Local agencies vie for a piece of the MWD action
Mediha Fejzagic DiMartino, Staff Writer
Posted: 06/18/2011 10:12:16 PM PDT
When it rains, it pours.
Now that California’s drought is officially over, local cities are scrambling to find money to buy part of 225,000 acre-feet of water unexpectedly up for sale by the Metropolitan Water District.
And this excess water is being offered to local agencies at an 80 percent discount.
“Everyone was unaware that there is going to be that much water available as extra from what was allocated in the past, so no city, no agency had any money budgeted to pay for it,” said Bill Kruger, a Chino Hills councilman.
But no one will stay thirsty.
The Chino Basin Watermaster board – which oversees the massive underground water reservoir stretching from Pomona to Fontana and from the mountains to the Santa Ana River – is looking into ways to help its cash-strapped agencies buy 50,000 acre-feet of the water. An acre-foot – 325,851 gallons – is enough water to supply two typical households for a year.
Buying the excess water will save agencies from $852,500 to $4.47 million by 2013, according to the Watermaster’s staff report.
As one of the financing options, Watermaster has tapped Inland Empire Utilities Agency to foot the $21 million bill.
“(It’s) a significant amount,” said Thomas Love, IEUA’s general manager.
“Our board (of directors) is considering either dipping into its reserve funds or to issue a debt. Footing the bill is not exactly what will happen. We would pay for water as it’s delivered and then sell it back to municipalities over the next three years, to give them time to budget for it. We have already started taking the delivery as it takes several months to store it.”
Not only is the extra water available, but at $409 per acre-foot, it’s relatively cheap.
“It’s one of those opportunities that it would be almost criminal not to take advantage of it,” said Desi Alvarez, Watermaster’s chief executive officer. “$409 is very good. It’s the best price we’ll see for a long time. If you asked me two years ago, I’d say we’ll never see it.”

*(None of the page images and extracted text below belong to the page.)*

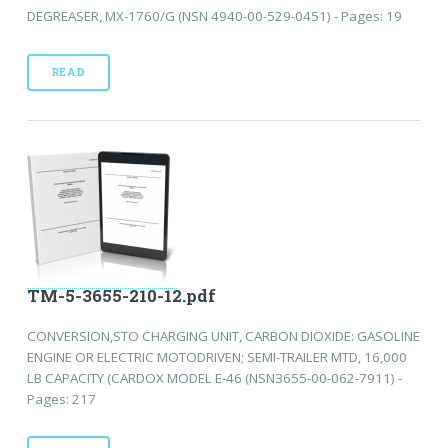
DEGREASER, MX-1760/G (NSN 4940-00-529-0451) - Pages: 19
READ
TM-5-3655-210-12.pdf
CONVERSION,STO CHARGING UNIT, CARBON DIOXIDE: GASOLINE
ENGINE OR ELECTRIC MOTODRIVEN; SEMI-TRAILER MTD, 16,000
LB CAPACITY (CARDOX MODEL E-46 (NSN3655-00-062-7911) -
Pages: 217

The MWD charges local agencies for its imported water on a multilevel price scale. Next year, for example, imported water will cost between $442 and $686 per acre-foot.
In fiscal year 2012-13, the Watermaster expects to purchase roughly 25,000 acre-
feet of replenishment water for its operations, at an estimated cost of $10.5 million.
“The availability of replenishment water provides Chino Basin with a singular opportunity to purchase water at a significant cost savings,” according to the Watermaster’s staff report about the purchase.
“The replenishment water has not been available by MWD for the last four years. As a result, when Watermaster has had to purchase replenishment water it was at a much higher rate.”
The influx of water on the market is caused by a combination of factors, MWD spokesman Bob Muir said.
The extremely wet seasons in Northern California and along the Colorado River have contributed to MWD maximizing its water supply levels.